■ **ABOUT THIS TASK**: When the string "script" occurs in a line of the records, show that line.

■ **DATA RECORDS**:
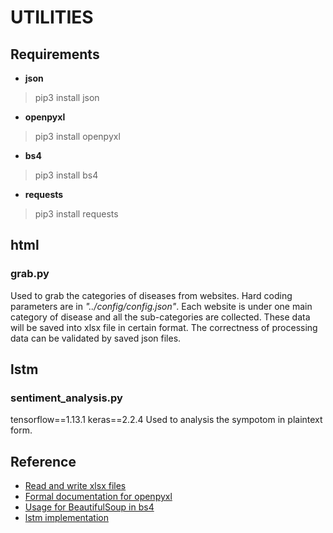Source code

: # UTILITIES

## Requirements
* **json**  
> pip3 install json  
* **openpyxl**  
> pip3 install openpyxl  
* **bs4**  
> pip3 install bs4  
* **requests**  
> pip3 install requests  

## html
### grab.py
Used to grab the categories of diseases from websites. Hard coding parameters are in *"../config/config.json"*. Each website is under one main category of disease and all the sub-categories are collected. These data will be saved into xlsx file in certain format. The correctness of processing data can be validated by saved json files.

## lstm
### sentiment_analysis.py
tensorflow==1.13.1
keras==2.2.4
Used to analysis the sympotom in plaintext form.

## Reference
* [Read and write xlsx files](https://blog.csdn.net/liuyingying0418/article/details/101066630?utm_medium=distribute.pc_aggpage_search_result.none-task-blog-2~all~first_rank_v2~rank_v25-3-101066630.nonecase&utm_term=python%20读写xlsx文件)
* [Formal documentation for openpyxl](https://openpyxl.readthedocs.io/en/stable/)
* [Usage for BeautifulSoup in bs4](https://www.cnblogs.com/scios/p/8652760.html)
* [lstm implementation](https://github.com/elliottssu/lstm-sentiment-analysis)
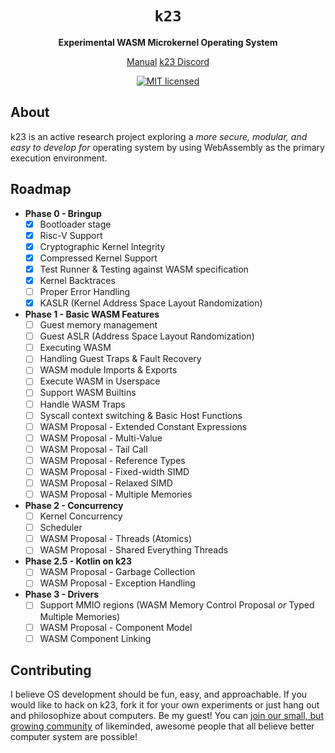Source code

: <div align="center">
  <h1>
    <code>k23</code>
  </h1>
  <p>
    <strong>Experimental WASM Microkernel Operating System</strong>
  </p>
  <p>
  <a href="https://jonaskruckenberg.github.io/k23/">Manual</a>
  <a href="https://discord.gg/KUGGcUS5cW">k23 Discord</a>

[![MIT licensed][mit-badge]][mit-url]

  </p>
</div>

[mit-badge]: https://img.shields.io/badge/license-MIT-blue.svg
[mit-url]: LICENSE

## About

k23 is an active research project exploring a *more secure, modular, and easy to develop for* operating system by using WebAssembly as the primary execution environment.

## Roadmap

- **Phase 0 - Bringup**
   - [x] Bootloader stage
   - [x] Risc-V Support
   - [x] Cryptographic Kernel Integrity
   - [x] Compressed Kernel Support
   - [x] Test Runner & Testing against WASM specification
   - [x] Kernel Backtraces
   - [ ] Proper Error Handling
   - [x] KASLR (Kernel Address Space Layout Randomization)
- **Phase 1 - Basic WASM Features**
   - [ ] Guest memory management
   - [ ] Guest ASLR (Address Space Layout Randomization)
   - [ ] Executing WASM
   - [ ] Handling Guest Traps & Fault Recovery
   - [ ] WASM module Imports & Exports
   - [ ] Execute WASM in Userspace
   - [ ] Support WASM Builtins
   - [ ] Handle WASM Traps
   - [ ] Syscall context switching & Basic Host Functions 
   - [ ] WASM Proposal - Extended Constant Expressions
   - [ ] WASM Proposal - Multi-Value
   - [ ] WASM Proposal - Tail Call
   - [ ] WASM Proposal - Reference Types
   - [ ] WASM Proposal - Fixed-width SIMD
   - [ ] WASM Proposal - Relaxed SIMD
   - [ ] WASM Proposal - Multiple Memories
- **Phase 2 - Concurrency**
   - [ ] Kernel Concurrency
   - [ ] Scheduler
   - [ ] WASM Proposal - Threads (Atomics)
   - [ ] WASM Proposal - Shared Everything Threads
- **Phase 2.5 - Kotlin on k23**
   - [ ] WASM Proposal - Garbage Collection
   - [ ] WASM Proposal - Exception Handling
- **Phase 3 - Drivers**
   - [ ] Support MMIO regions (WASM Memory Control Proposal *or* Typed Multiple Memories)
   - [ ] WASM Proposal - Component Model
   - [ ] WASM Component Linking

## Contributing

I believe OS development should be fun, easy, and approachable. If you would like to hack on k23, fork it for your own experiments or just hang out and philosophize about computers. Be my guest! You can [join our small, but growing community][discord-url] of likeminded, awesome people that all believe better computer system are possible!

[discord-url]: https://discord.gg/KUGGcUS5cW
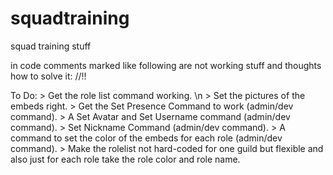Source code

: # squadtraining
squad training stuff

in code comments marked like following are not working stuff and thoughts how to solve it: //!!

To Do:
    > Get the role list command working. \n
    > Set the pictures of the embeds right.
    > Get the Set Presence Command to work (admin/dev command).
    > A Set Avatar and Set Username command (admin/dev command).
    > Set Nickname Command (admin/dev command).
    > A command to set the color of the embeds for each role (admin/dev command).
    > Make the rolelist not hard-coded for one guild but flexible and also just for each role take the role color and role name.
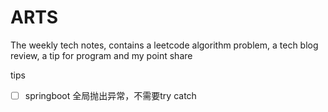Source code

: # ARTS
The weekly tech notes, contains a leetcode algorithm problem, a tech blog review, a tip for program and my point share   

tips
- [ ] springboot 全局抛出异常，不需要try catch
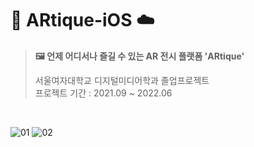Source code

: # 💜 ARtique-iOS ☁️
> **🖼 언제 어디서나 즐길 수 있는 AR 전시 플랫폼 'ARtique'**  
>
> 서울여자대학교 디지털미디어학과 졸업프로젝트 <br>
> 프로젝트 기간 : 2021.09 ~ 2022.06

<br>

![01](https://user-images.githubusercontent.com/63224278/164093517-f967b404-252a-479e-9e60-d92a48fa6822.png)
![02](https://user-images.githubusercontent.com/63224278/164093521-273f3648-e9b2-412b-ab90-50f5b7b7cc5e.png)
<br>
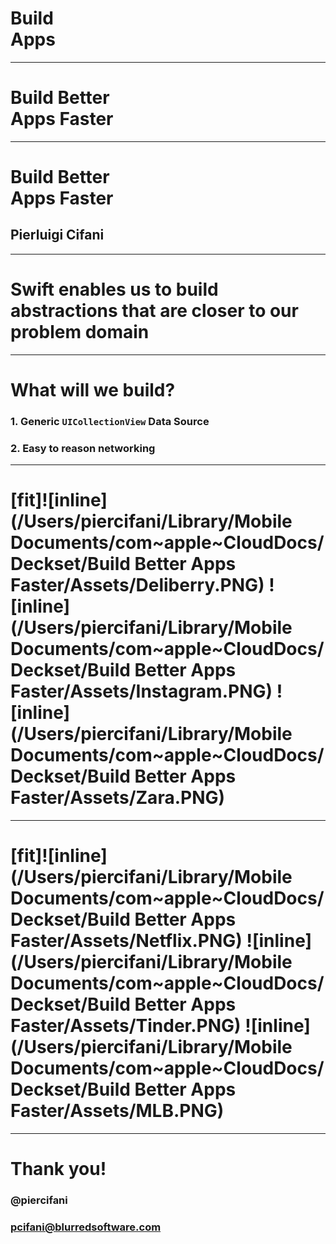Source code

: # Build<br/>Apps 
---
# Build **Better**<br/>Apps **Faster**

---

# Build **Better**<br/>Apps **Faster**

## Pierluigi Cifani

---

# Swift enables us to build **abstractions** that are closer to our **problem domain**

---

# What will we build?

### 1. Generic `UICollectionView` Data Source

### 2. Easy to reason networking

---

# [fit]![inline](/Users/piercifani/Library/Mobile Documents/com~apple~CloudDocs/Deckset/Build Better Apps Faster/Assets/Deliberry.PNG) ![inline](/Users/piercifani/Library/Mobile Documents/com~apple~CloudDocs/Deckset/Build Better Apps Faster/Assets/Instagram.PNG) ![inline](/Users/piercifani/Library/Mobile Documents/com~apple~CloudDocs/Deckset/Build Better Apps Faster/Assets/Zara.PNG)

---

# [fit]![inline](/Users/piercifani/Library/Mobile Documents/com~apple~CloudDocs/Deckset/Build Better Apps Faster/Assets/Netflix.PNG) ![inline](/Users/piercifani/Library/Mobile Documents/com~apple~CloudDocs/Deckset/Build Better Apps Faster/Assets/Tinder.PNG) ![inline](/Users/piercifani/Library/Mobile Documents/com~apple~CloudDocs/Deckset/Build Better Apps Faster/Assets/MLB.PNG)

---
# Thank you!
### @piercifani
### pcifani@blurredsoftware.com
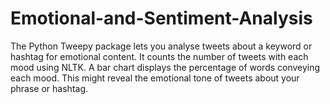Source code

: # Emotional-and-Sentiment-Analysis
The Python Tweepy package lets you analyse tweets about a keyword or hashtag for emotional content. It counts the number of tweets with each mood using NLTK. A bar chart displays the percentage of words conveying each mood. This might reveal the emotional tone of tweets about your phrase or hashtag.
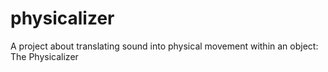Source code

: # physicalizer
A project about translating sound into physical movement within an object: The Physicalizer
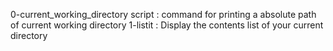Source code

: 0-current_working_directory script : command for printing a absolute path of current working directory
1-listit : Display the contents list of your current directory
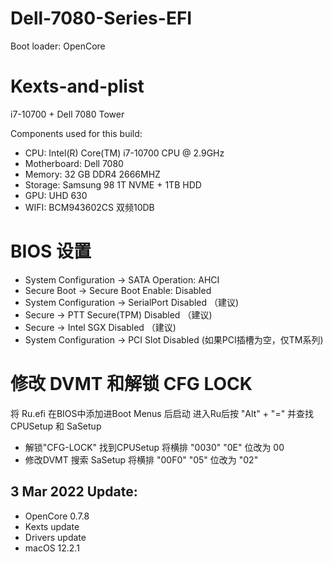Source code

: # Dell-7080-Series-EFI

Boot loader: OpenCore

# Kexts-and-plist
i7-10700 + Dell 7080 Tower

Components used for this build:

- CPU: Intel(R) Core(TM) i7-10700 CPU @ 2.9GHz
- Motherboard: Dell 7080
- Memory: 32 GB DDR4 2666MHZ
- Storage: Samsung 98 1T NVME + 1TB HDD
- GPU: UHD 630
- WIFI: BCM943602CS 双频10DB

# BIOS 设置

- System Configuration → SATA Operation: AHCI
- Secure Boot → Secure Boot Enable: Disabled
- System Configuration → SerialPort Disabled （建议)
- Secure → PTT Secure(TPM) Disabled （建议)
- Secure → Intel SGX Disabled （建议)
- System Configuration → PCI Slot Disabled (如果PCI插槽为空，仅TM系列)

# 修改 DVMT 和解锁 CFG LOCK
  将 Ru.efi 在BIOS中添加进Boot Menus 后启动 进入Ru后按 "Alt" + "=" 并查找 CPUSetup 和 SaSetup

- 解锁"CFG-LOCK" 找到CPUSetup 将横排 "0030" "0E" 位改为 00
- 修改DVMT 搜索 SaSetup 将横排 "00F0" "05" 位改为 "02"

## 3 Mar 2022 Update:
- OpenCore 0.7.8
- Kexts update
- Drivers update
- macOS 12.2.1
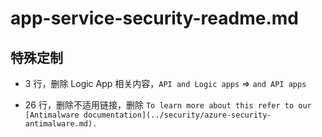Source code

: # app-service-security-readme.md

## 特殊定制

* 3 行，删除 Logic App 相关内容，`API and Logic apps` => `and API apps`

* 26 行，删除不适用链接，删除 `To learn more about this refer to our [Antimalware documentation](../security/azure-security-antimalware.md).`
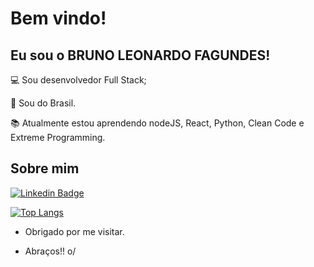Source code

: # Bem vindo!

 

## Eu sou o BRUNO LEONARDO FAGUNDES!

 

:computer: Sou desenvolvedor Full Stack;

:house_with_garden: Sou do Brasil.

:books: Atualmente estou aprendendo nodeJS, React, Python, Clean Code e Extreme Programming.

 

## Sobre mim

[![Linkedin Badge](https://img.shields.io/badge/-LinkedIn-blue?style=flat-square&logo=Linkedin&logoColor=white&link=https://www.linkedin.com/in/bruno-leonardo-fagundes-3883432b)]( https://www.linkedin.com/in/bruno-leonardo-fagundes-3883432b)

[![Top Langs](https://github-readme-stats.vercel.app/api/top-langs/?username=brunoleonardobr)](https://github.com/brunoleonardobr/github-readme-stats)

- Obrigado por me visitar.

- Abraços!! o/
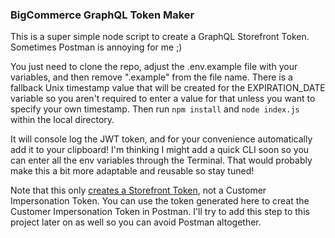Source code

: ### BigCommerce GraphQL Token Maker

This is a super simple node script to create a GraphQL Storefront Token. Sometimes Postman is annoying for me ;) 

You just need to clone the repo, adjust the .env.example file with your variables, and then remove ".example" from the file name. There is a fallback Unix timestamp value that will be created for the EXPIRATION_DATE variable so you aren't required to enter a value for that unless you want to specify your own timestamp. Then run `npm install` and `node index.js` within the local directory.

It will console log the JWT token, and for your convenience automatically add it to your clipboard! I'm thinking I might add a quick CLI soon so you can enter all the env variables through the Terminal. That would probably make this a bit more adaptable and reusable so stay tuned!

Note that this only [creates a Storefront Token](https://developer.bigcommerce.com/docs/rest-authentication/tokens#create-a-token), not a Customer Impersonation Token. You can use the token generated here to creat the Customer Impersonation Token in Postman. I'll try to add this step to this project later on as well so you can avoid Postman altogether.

■ **RESULT OF THE EXERCISE**:
: 0-current_working_directory script : command for printing a absolute path of current working directory
This is a super simple node script to create a GraphQL Storefront Token. Sometimes Postman is annoying for me ;) 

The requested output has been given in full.